Does this matter ? Due to the COW nature of BTRFS if a transaction is interrupted (by an unclean shutdown) the transaction data are all lost. Am I missing something ?

What I want to understand, is if it is possible to log only the "partial stripe"  RMW cycle.

> 
> Taking a raid5 setup with 3 disks as an example, doing an overwrite
> of 4k will log 4K(data) + 64K(parity).
> 
>>>
>>>> - in the past I thought that it would be sufficient to log only the stripe position involved by a RMW cycle, and then start a scrub on these stripes in case of an unclean shutdown: do you think that it is feasible ?
>>>
>>> An unclean shutdown causes inconsistence between data and parity, so
>>> scrub won't help as it's not able to tell which one (data or parity)
>>> is valid
>> Scrub compares data against its checksum; so it knows if the data is correct. If no disk is lost, a scrub process is sufficient/needed to rebuild the parity/data.
>>
> 
> If no disk is lost, it depends on whether the number of errors caused
> by an unclean shutdown can be tolerated by the raid setup.

see below
> 
>> The problem born when after "an unclean shutdown" a disk failure happens. But these  are *two* distinct failures. These together break the BTRFS raid5 redundancy. But if you run a scrub process between these two failures, the btrfs raid5 redundancy is still effective.
>>
> 
> I wouldn't say that the redundancy is still effective after a scrub
> process, but rather those data which match their checksum can still be
> read out while the mismatched data are lost forever after unclean
> shutdown.


I think that this is the point where we are in disagreement: until now I understood that in BTRFS
a) a transaction is fully completed or fully not-completed. 
b) a transaction is completed after both the data *and* the parity are written.
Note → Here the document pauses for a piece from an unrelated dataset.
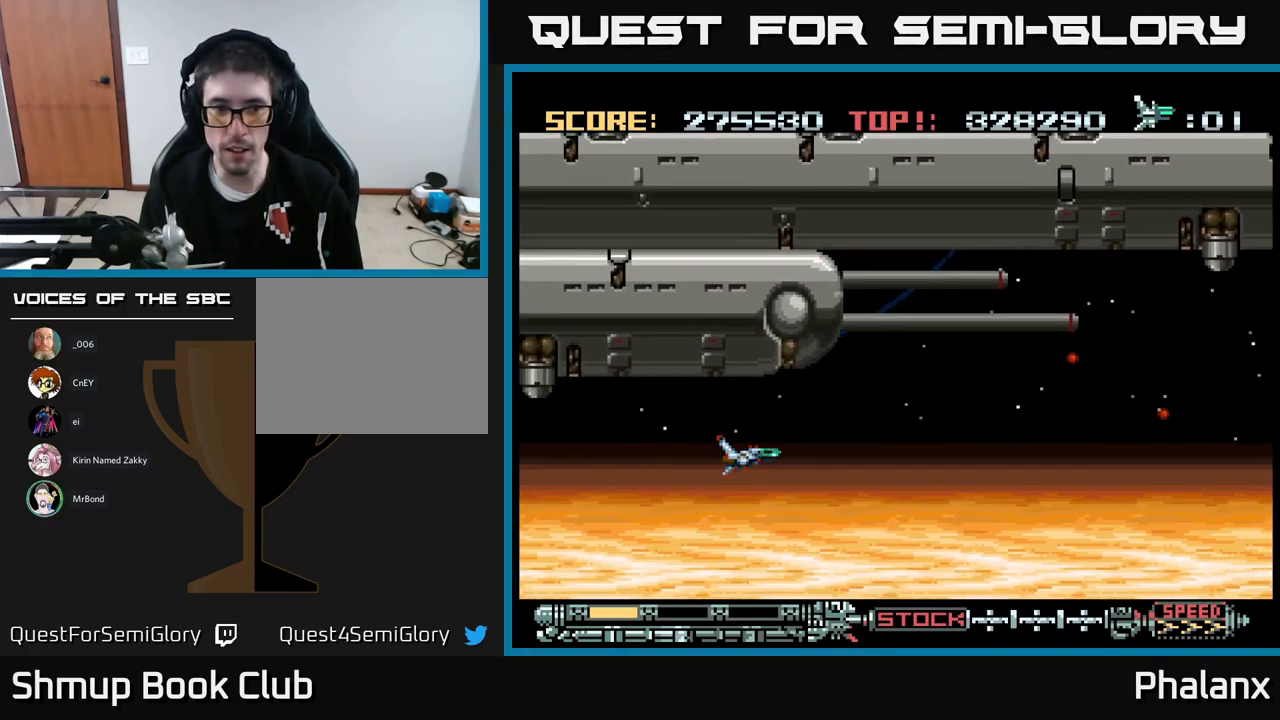
{"buttons": ["DPAD_DOWN"], "events": [[466, "DPAD_DOWN", "down"], [466, "DPAD_LEFT", "up"]]}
With these assumption, due to the COW nature of BTRFS an unclean shutdown might invalidate only data of the current transaction. Of course the unclean shutdown prevent the transaction to be completed, and this means that all the data of this transaction is lost in any case.

For the parity this is different, because it is possible a misalignment between the parity and the data (which might be of different transactions).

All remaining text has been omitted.